More than 88% of aesthetic doctors are concerned about how the Affordable Care Act will affect the practice of cosmetic surgery, and up to one-third may retire early as a result of these changes, according to a new online poll conducted by Plastic Surgery Practice magazine.
Slightly less than 87% were worried that their reimbursement rates would be reduced so dramatically that they would have trouble paying their own bills as a result. There was also concern that there would be an influx of nonqualified practitioners providing aesthetic procedures at cut rates to increase their revenue stream, which could compromise patient safety.
The new results were released during a Plastic Surgery Practice webinar held on February 24, 2014.
The Affordable Care Act and Plastic Surgery Practice: Growing Concerns
The Patient Protection and Affordable Care Act (PPACA) is commonly referred to as Obamacare, health care reform, or the Affordable Care Act (ACA). It was signed into law to reform the health care industry by President Barack Obama on March 23, 2010, and was upheld by the US Supreme Court on June 28, 2012. Its rollout has been fraught with hiccups, but several key provisions have already been enacted with more to come through 2022. The intentions of the law are to provide affordable health care for all Americans while reducing overall health care costs, but there have been, and likely will continue to be, some unintended consequences.
The new poll also found that there is a growing fear of technology, which is part and parcel of health care reform. To receive Medicare and Medicaid payments, a physician must demonstrate “meaningful use” of an electronic medical record system. While close to 45% have already transitioned from paper charts to computerized systems, more than 40% have not, the survey showed. Of these, 80.5% have no plans of investing in an EMR system largely because of cost and concerns about privacy.
The survey was sent to plastic and reconstructive surgeons, facial plastic surgeons, dentists, oral and maxillofacial surgeons, dermatologists, dermatologic surgeons, cosmetic surgeons, and oculoplastic surgeons who subscribe to Plastic Surgery Practice magazine. Fully 70.3% of respondents are board-certified plastic surgeons, and about 9% are facial plastic surgeons. Overall, slightly more than 67% of respondents perform both reconstructive and cosmetic procedures, and 65% take both private insurance and Medicare. Close to 45% of practices that take insurance do not plan to work with carriers on the health care exchanges (the state or federal-run online health insurance marketplaces).
“The Affordable Care Act has a very laudable goal — providing universal health care to everyone in the US,” says Robert X. Murphy, Jr, MD, assistant chief medical officer of the Lehigh Valley Health Network in Allentown, Pennsylvania, and the president of the American Society of Plastic Surgeons. “But as we see things like the employer mandate drift away and we see that [healthCare.gov] enrollment falls far short of its target, it’s concerning.”
The Affordable Care Act’s employer mandate requires businesses with more than 50 employees working 30 hours or more per week to provide affordable health insurance coverage to workers or face fines. Employers now have until 2016, which is 2 years longer than originally envisioned before they risk such penalties.

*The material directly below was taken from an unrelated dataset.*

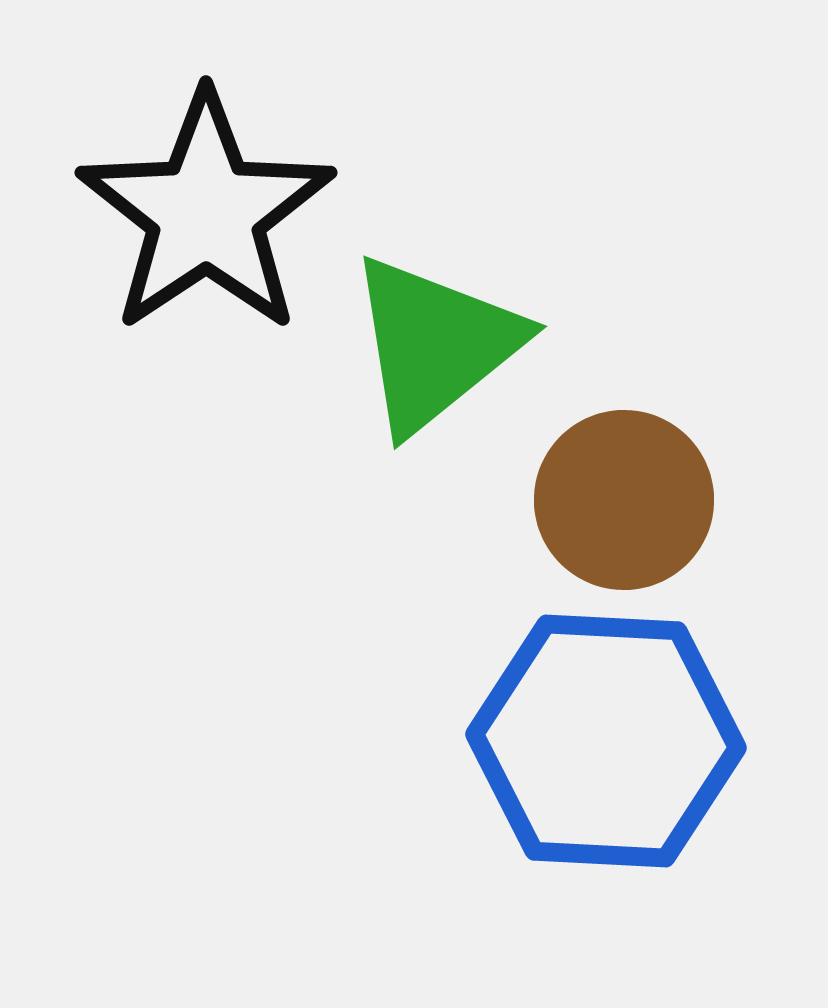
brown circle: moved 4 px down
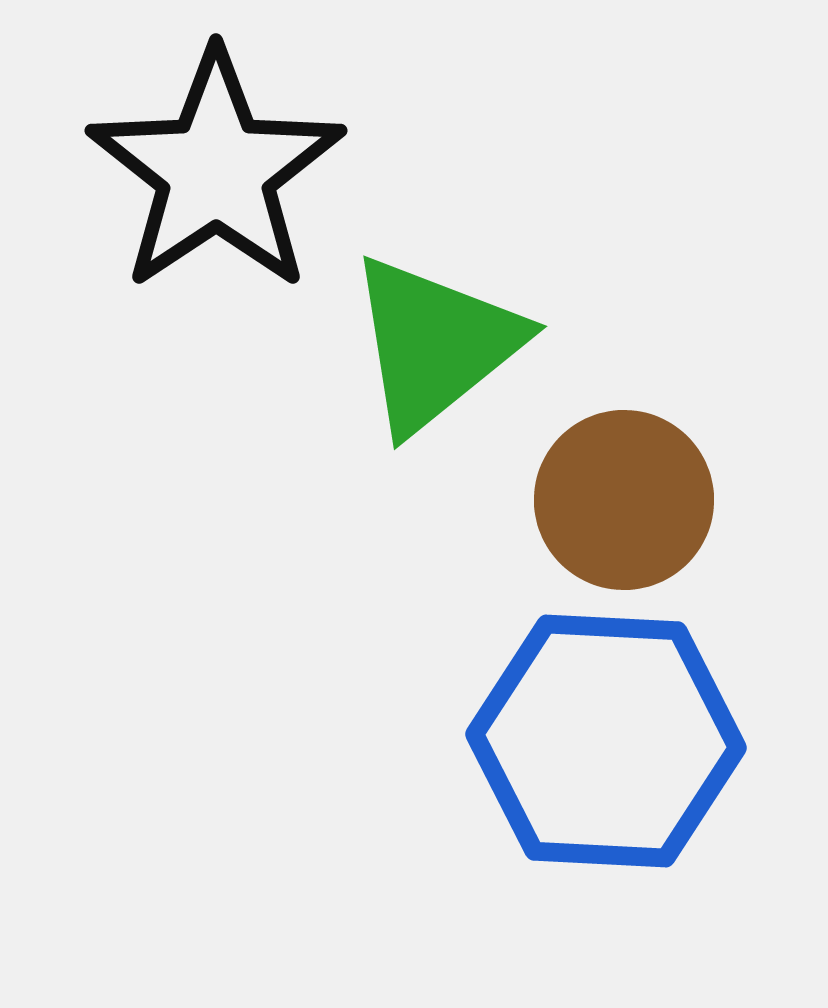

“All we see is the requirements that we are being held to such as adopting an EMR system, and this is an investment that can be significant especially for those in solo practice,” he says. “So much of our ability to function is based on Centers for Medicare and Medicaid Service- sponsored programs, and each year there is the threat of draconian cuts because there is no budget,” he says.
During the webinar, New York City plastic surgeon Scot B. Glasberg, MD, the president-elect of the ASPS, urged colleagues to practice evidence-based medicine and show cost-effectiveness as this will go long way toward securing satisfactory reimbursement levels. Under Obamacare, payments are tied to performance on quality metrics, including patients’ experience.
About the Poll
The online poll was conducted via Survey Monkey in January 2014. There were 101 respondents in total.